Entre une enquête sur un vol et la recherche d’un mystérieux prophète, Parsifal Crusader nous entraine dans une nouvelle aventure extraordinaire !

Syrie, 1890. Qui a volé la couronne du Christ, joyau du Trésor de Notre-Dame de Paris, alors qu’elle devait être exposée au British Museum ?

Des palais de Venise au désert de Syrie et l’antique cité d’Ugarit, Parsifal Crusader part à la recherche du mythique tombeau de Joshué où, selon la légende, reposerait un prophète aux mystérieux pouvoirs.

Sur fond de sombres tractations politiques internationales, l’aventurier anglais se frotte aux fondements originels du christianisme.

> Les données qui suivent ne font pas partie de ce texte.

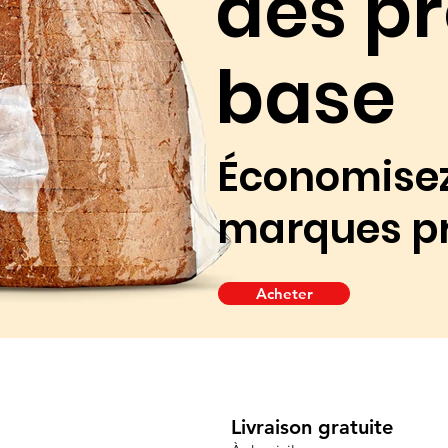
des pr
base
Économisez
marques pr
Acheter
Livraison gratuite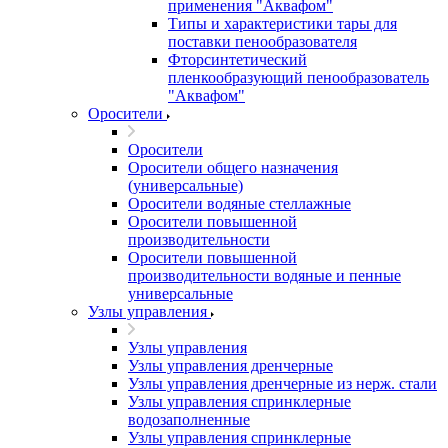
применения "Аквафом"
Типы и характеристики тары для
поставки пенообразователя
Фторсинтетический
пленкообразующий пенообразователь
"Аквафом"
Оросители
Оросители
Оросители oбщего назначения
(универсальные)
Оросители водяные стеллажные
Оросители повышенной
производительности
Оросители повышенной
производительности водяные и пенные
универсальные
Узлы управления
Узлы управления
Узлы управления дренчерные
Узлы управления дренчерные из нерж. стали
Узлы управления спринклерные
водозаполненные
Узлы управления спринклерные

Un second tome empli de mystères à dévorer sans modération !

EXTRAIT

An de grâce 1239, quelque part dans les Alpes.
Les montagnes marbrées de neige avaient disparu dans le ventre des énormes nuages venus du nord. Un vent glacial s’était levé, remontant de cet abîme que la colonne de pèlerins longeait depuis des heures. À peine si ces hommes en long manteau de jute, capuchon abaissé sur le front, distinguaient encore la route, cette simple lèvre de roche accrochée à flanc de paroi. Ils avançaient pourtant, l’échine courbée, escortant un lourd chariot bâché tiré par deux mules. Les bêtes effrayées renâclaient. Leurs sabots glissaient sur la pente. Au premier écart, elles verseraient dans le vide, emportant leur chargement.
Et cela, le chef du convoi le redoutait plus que tout.

A PROPOS DE L’AUTEUR

Michel Honaker signe son premier roman Planeta non grata en 1978, un récit de science-fiction fantastique. Il écrit une trentaine de romans pour adultes avant de se tourner vers la littérature jeunesse où il s'impose comme auteur de récits d'aventures ou fantastiques : La Sorcière de midi, Le Prince d'Ebène, Croisière en meurtre majeur font rapidement de lui un auteur à succès. Il reçoit de nombreux prix dont le Totem au salon du livre et de la presse jeunesse en 1993 pour Croisière en meurtre majeur. Tout en restant fidèle au fantastique et à l'imaginaire, il explore aussi bien le genre policier qu'historique, et publie en outre neuf biographies de compositeurs de musique classique. Honaker est un autodidacte qui aime composer des personnages sombres et inquiétants, complexes dans leurs relations. À ce jour auteur de plus d'une centaine d'ouvrages, il est traduit dans une douzaine de langues, dont le chinois et le russe.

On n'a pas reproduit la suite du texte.